Girls could have utilized some kind of voice of authority — Hannah’s doctor, or even a shot of Hannah browsing Wikipedia — to provide a brief rundown of the facts and suggest a distance between the characters’ reactions and the medical truth. Again, I don’t believe that TV needs to eschew reality in favor of social responsibility, but as my mom, a longtime soap opera writer, said in an email, there is a certain obligation “to get health related stuff right, to the extent possible.” (She specifies that this is not the case when the health stuff in question involves a completely fictional disease that does not exist outside of soap operas.) A disease as “confusing and complicated” as HPV didn’t need Girls to muddy the waters any more.
The "Well" piece gives a good rundown of the facts of HPV as well as some nice general safe sex advice. The former Bard College Peer Health Educator in me feels compelled to add a few more tips:
1. Get vaccinated against HPV if you haven’t already. If you — male or female! — are between the ages of 11 and 13, vaccination is at its most effective, but it is still recommended for men and women up to age 26. Vaccination will not guarantee that you won’t ever get HPV, but it will prevent you from contracting the strains that are most likely to cause dangerous complications.
2. Trust your partner. Feel empowered to ask potential sex partners about their STI status. Decide whether or not you trust him/her to be honest with you. Proceed accordingly.

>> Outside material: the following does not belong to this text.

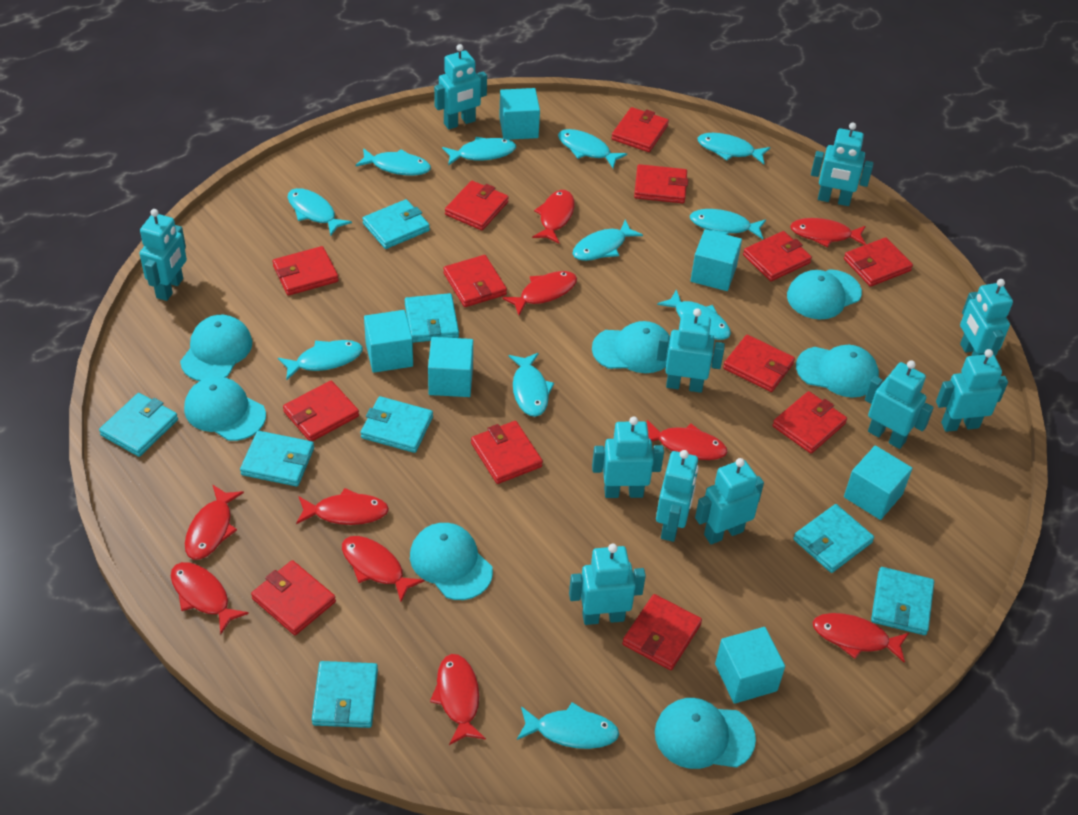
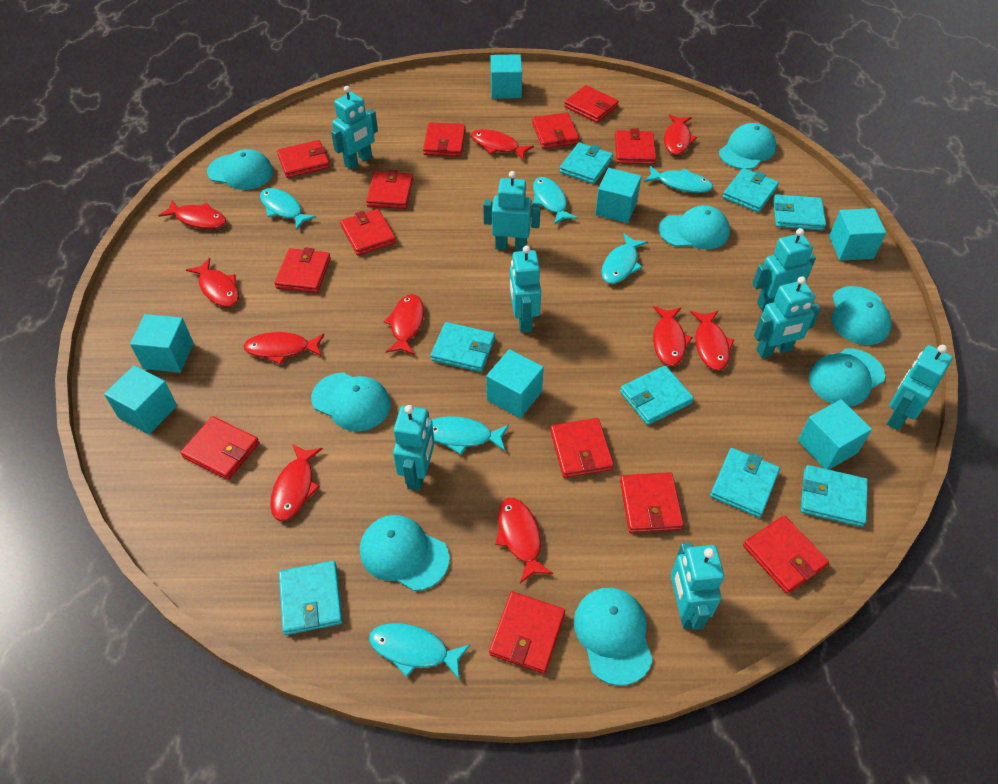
turquoise cap: [180,315,252,381] [184,376,266,441] [410,523,493,600] [592,321,670,373] [655,698,756,769] [787,269,862,319] [796,345,879,398] = 7 -> [207,149,273,190] [311,372,391,431] [360,515,450,591] [574,588,653,686] [659,205,730,249] [719,123,776,170] [809,349,885,406] [831,286,891,345] = 8
turquoise cube: [364,310,413,373] [428,337,473,397] [499,88,540,140] [691,229,742,291] [715,627,785,704] [844,445,912,520] = 6 -> [104,365,177,434] [130,314,193,373] [486,349,544,418] [490,54,522,99] [595,168,641,223] [798,399,872,470] [829,208,886,261] = 7
turquoise fish: [278,340,363,380] [287,188,352,236] [355,148,431,175] [442,137,516,166] [509,353,554,417] [517,702,619,749] [558,129,627,168] [573,220,643,261] [657,290,731,340] [690,209,766,239] [698,133,770,164] = 11 -> [260,188,317,230] [369,623,470,679] [432,416,509,455] [533,177,578,225] [601,233,648,284] [644,166,713,193] = 6
turquoise robot: [140,209,187,301] [434,44,487,129] [569,544,646,625] [592,416,664,498] [656,308,725,393] [656,450,699,542] [695,458,764,544] [811,122,874,206] [865,360,934,449] [936,349,1008,432] [960,279,1013,356] = 11 -> [331,86,378,170] [393,405,435,491] [483,171,541,251] [510,246,541,333] [671,542,724,630] [752,228,816,310] [754,276,821,358] [887,345,953,431] = 8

3. Don’t freak out! Many, many people have, have had, or will have HPV or another STI at some point. The vast majority of these people will lead long, healthy, totally normal lives. Be careful, of course, but don’t let it take over your life. If you contract something, you’ll deal with it. There are worse things in the world.
Stay safe, friends! And in case you were watching HBO comedies as a way of obtaining accurate sexual health information, well, stop doing that.